Even the bald prejudice of Golwalker’s Hindutva, which reserves hate for minorities, takes a back seat in the face of the insolence of the neo middle class. This segment is much larger than the middle class of yore and its reckless rhetoric and behavior threaten long-held societal norms of tolerance and compassion, values have enabled Indian culture survive despite the Mughal and British conquests. Its modern-day avatar, India’s globally-admired constitutional democracy, with its adherence to the “due process” tradition of law, has held firm despite the onslaught of Hindu fundamentalists; anarchists with a Luddite agenda; votaries of Soviet-style socialism; poor human development indicators like persistent poverty, lingering illiteracy and preventable disease; now, inept governance The Sanskrit word kripa is worth understanding. In transliteration, it combines the meanings of several English words: grace and especially mercy. It was used in the liberal Bhakti tradition that arose as an alternative to the Vedic mainstream. It is a word we would do well to remember as the baying hordes call for all manner of capital punishment for the men who mercilessly raped and killed the young woman in Delhi. The horrendous crime set off protests all over India. One strand of the protest was valid in that it raised public consciousness about the plight of women in India. Even in America, there are of gender bias cases reported among Indian immigrants including one in which a woman forbade her son’s wife to enter the kitchen during her menstrual cycle or a family that insisted on a sex determination test or others who indulged in rampant gender prejudices.
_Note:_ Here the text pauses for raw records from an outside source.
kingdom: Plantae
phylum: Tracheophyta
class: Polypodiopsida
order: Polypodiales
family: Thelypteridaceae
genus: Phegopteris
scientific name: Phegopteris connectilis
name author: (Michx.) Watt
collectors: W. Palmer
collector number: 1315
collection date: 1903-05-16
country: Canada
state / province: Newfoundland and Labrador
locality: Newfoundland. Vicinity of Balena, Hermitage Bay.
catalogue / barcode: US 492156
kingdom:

Back in India, there are uncounted cases of female infanticide, dowry deaths and honor killings.
Another strand, which includes the bulk of the protesters, is a vicious call for revenge. Capital punishment, torture, castration are bandied about as options. Sounding strangely medieval, the neo middle class protestors have directed their unfocused anger at the government, the easiest target given all its angularities. In the view of the neo middle class protestors, the government is venal. 
What’s admirable is the protests did galvanize the government to take action. Whether this citizen action can be sustained and actually makes cities safe for women or will it peter out is a question worth pondering. Soon, the media will move on; that’s when the logic of these protests will be tested. Late and slow, the government nevertheless responded; now it’s the turn of the citizen.